Whistleblowers are heros. Okay, sometimes they are just jerks, but a lot of times they are heros. They are usually conscientous highly skilled employees who take their responsibilities seriously.
Professionals working for the City of Medford may have more to worry about if they find wrong or illegal conduct by their employer. They will have to be more than heros to “blow the whistle.”
The Supreme Court recently ruled that mutiny can be retaliated against by the administrator responsible for hiring them. The Court’s ruling also seems to take away any rights a “whistleblower” might have.
What are the implications of this ruling for the City of Medford? The recent lawsuits threatened by the former City Attorney and the insurance attorney that represents the City will certainly be affected by this ruling.
Former City Attorney Ron Doyle was in a double bind. If he doesn’t report he may lose his license to practice law, but if he does report it he may lose his job because his employer prefers the questionable act. Just how courageous was he that he came before Council and reported this. In light of the recent Supreme Court ruling I’d say he went beyond hero status.
What do the citizens of Medford want? An extremely powerful City Manager without checks by potential whistleblowers? Or do we want, and this is my choice of options, ordinances protecting whistleblowers against the Supreme Court’s ruling?
The recent Supreme Court ruling has changed my relationship to the City Manager and the City Attorney. As a City Council member can I trust the opinion of the current City Attorney, when he is now put in that same double bind as the former attorney?

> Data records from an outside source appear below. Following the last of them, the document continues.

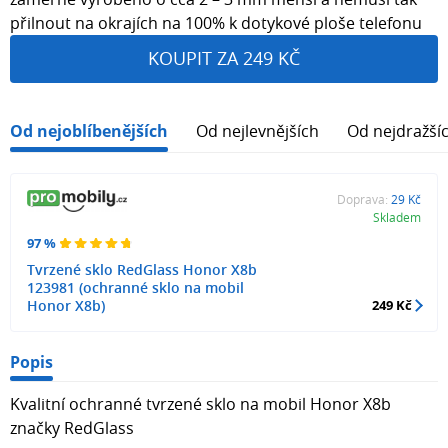
přilnout na okrajích na 100% k dotykové ploše telefonu
KOUPIT ZA 249 KČ
Od nejoblíbenějších
Od nejlevnějších
Od nejdražší
Doprava:
29 Kč
Skladem
97 %
Tvrzené sklo RedGlass Honor X8b
123981 (ochranné sklo na mobil
Honor X8b)
249 Kč
Popis
Kvalitní ochranné tvrzené sklo na mobil Honor X8b
značky RedGlass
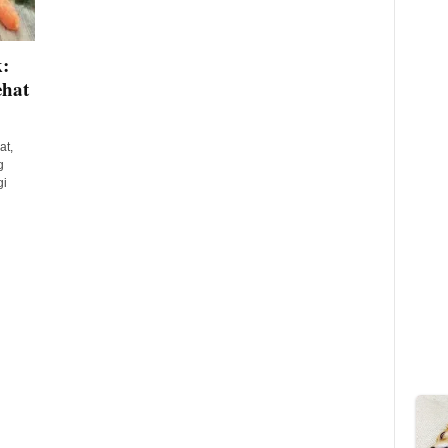
:
ehat
at,
g
gi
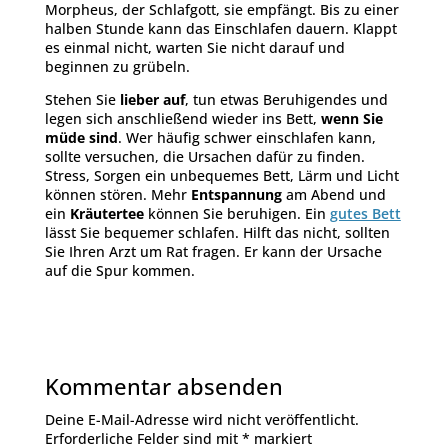
Morpheus, der Schlafgott, sie empfängt. Bis zu einer
halben Stunde kann das Einschlafen dauern. Klappt
es einmal nicht, warten Sie nicht darauf und
beginnen zu grübeln.
Stehen Sie
lieber auf
, tun etwas Beruhigendes und
legen sich anschließend wieder ins Bett,
wenn Sie
müde sind
. Wer häufig schwer einschlafen kann,
sollte versuchen, die Ursachen dafür zu finden.
Stress, Sorgen ein unbequemes Bett, Lärm und Licht
können stören. Mehr
Entspannung
am Abend und
ein
Kräutertee
können Sie beruhigen. Ein
gutes Bett
lässt Sie bequemer schlafen. Hilft das nicht, sollten
Sie Ihren Arzt um Rat fragen. Er kann der Ursache
auf die Spur kommen.
Kommentar absenden
Deine E-Mail-Adresse wird nicht veröffentlicht.
Erforderliche Felder sind mit
*
markiert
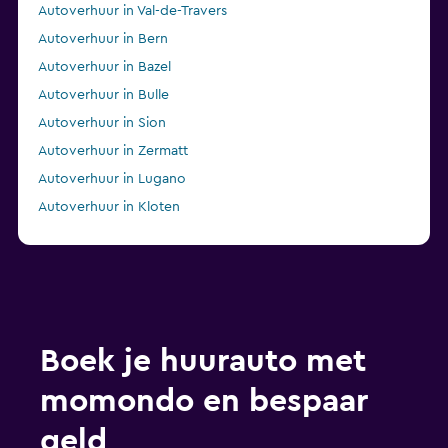
Autoverhuur in Val-de-Travers
Autoverhuur in Bern
Autoverhuur in Bazel
Autoverhuur in Bulle
Autoverhuur in Sion
Autoverhuur in Zermatt
Autoverhuur in Lugano
Autoverhuur in Kloten
Autoverhuur in Sierre
Boek je huurauto met
momondo en bespaar
geld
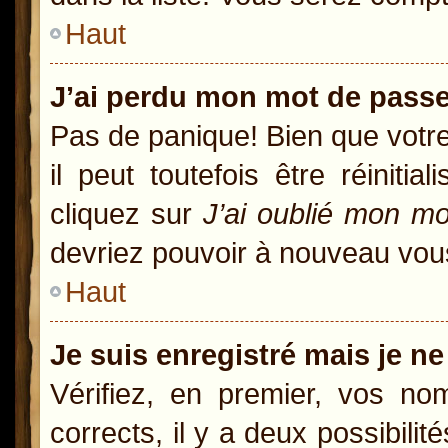
Haut
J’ai perdu mon mot de passe
Pas de panique! Bien que votr
il peut toutefois être réiniti
cliquez sur
J’ai oublié mon m
devriez pouvoir à nouveau vou
Haut
Je suis enregistré mais je n
Vérifiez, en premier, vos nom
corrects, il y a deux possibili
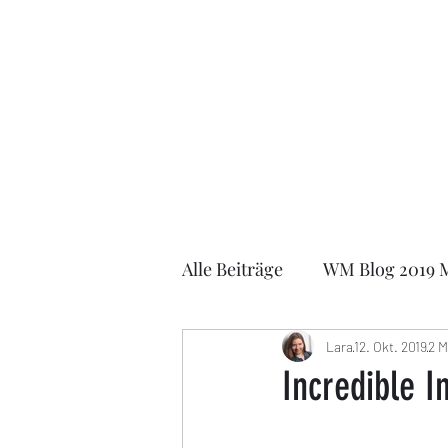
Lara Schulze
Alle Beiträge
WM Blog 2019 
FIDE Online Olympiade 202
Lara
12. Okt. 2019
2 M
Incredible I
EOCCC 2021
German Ma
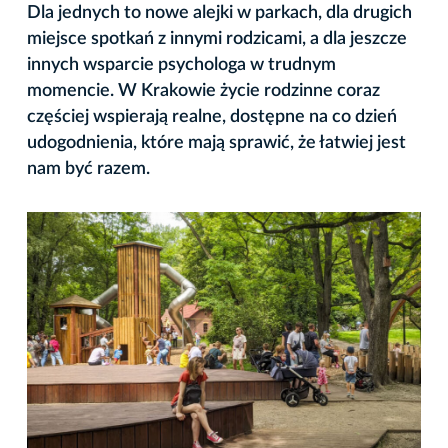
Dla jednych to nowe alejki w parkach, dla drugich
miejsce spotkań z innymi rodzicami, a dla jeszcze
innych wsparcie psychologa w trudnym
momencie. W Krakowie życie rodzinne coraz
częściej wspierają realne, dostępne na co dzień
udogodnienia, które mają sprawić, że łatwiej jest
nam być razem.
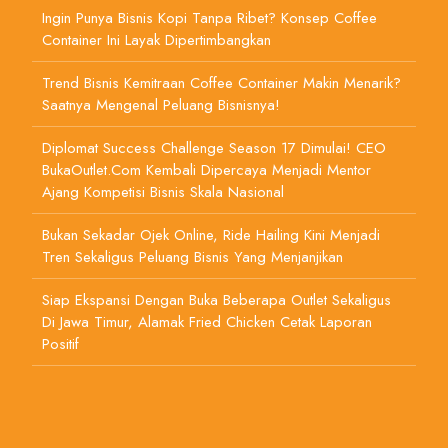
Ingin Punya Bisnis Kopi Tanpa Ribet? Konsep Coffee
Container Ini Layak Dipertimbangkan
Trend Bisnis Kemitraan Coffee Container Makin Menarik?
Saatnya Mengenal Peluang Bisnisnya!
Diplomat Success Challenge Season 17 Dimulai! CEO
BukaOutlet.com Kembali Dipercaya Menjadi Mentor
Ajang Kompetisi Bisnis Skala Nasional
Bukan Sekadar Ojek Online, Ride Hailing Kini Menjadi
Tren Sekaligus Peluang Bisnis Yang Menjanjikan
Siap Ekspansi Dengan Buka Beberapa Outlet Sekaligus
Di Jawa Timur, Alamak Fried Chicken Cetak Laporan
Positif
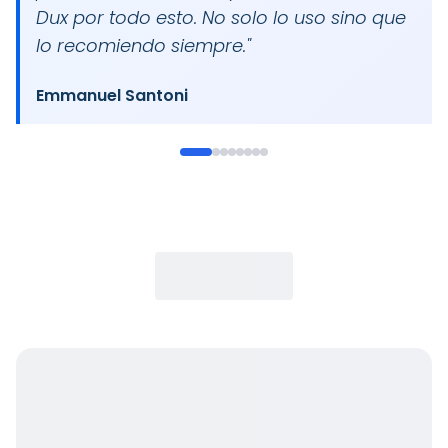
Dux por todo esto. No solo lo uso sino que
lo recomiendo siempre.
"
Emmanuel Santoni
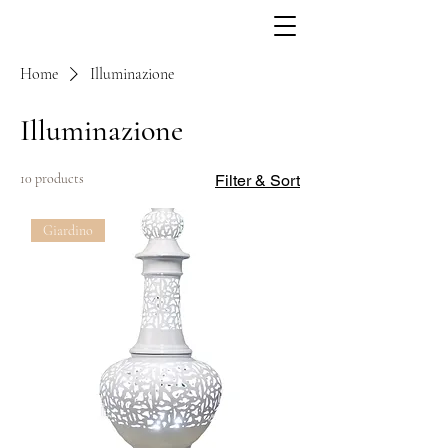
Home
Illuminazione
Illuminazione
10 products
Filter & Sort
Giardino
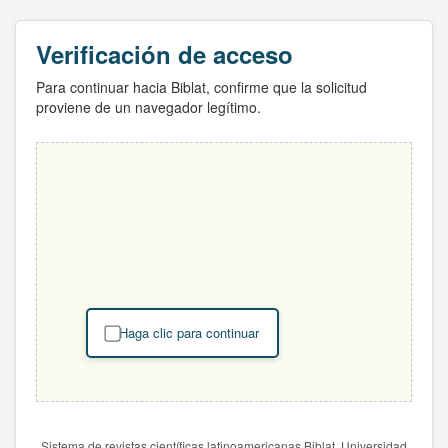
Verificación de acceso
Para continuar hacia Biblat, confirme que la solicitud
proviene de un navegador legítimo.
Haga clic para continuar
Sistema de revistas científicas latinoamericanas Biblat. Universidad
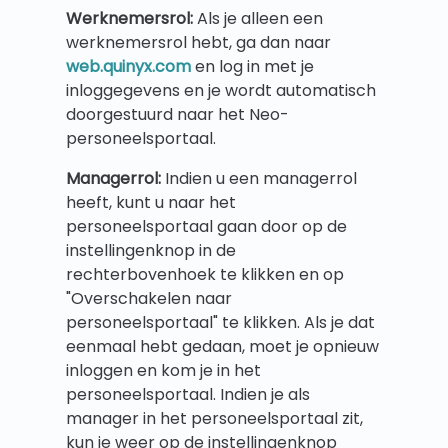
Werknemersrol:
Als je alleen een
werknemersrol hebt, ga dan naar
web.quinyx.com
en log in met je
inloggegevens en je wordt automatisch
doorgestuurd naar het Neo-
personeelsportaal.
Managerrol:
Indien u een managerrol
heeft, kunt u naar het
personeelsportaal gaan door op de
instellingenknop in de
rechterbovenhoek te klikken en op
"Overschakelen naar
personeelsportaal" te klikken. Als je dat
eenmaal hebt gedaan, moet je opnieuw
inloggen en kom je in het
personeelsportaal. Indien je als
manager in het personeelsportaal zit,
kun je weer op de instellingenknop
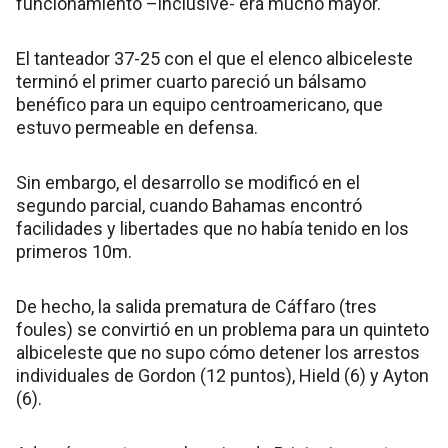
funcionamiento –inclusive- era mucho mayor.
El tanteador 37-25 con el que el elenco albiceleste
terminó el primer cuarto pareció un bálsamo
benéfico para un equipo centroamericano, que
estuvo permeable en defensa.
Sin embargo, el desarrollo se modificó en el
segundo parcial, cuando Bahamas encontró
facilidades y libertades que no había tenido en los
primeros 10m.
De hecho, la salida prematura de Cáffaro (tres
foules) se convirtió en un problema para un quinteto
albiceleste que no supo cómo detener los arrestos
individuales de Gordon (12 puntos), Hield (6) y Ayton
(6).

I trust that the current City Attorney will honor the principles and ethics of the Oregon State Bar. But what if his wife were dying of cancer and he needed the health insurance the City offers? If he knows that the City Manager can fire him for blowing the whisle on an illegal act, what will be his decision–health care for his wife in the short term (and possibly her life) or to risk his license to practice law? These are questions I feel obligated to put before the City Council.
Quote from the Supreme Court’s decision:
“Held: When public employees make statements pursuant to their official duties, they are not speaking as citizens for First Amendment purposes, and the Constitution does not insulate their communications from employer discipline.”
Read Justice Breyer’s dissenting opinion. “In a word, the majority says, ‘never.’ That word, in my view, is too absolute.”
Read the Wed. May 31, 2006 Washington Post article.
Read the Tues. May 30, 2006 New York Post article.
Following is a link to the web article that brought the recent Supreme Court ruling to my attention:
Daily Kos: Garcetti v. Ceballos
“Garcetti v. Ceballos
by Brettnet
Fri Jun 02, 2006 at 08:09:37 AM PDT
The United States Supreme Court ruled this week on a case, Garcetti et al v. Ceballos, involving a public official’s right to “blow the whistle” on what the official considered to be wrongful or illegal conduct by his employer, a District Attorney’s Office in which he worked as a professional. The case revolved on an inaccurate affidavit used to get a search warrant, the evidence obtained as a result of which was, of course, “legally contaminated” and so, the case should not have been pressed using that evidence, asserted Deputy District Attorney Ceballos in a memorandum to his superordinates in the office. His employer thought otherwise and, seeing Ceballos’s communication as a form of mutiny, retaliated against him. The Supreme Court overturned the Circuit Court opinion and ruled that the public employee does not have “whistleblower protection rights” under the First Amendment.”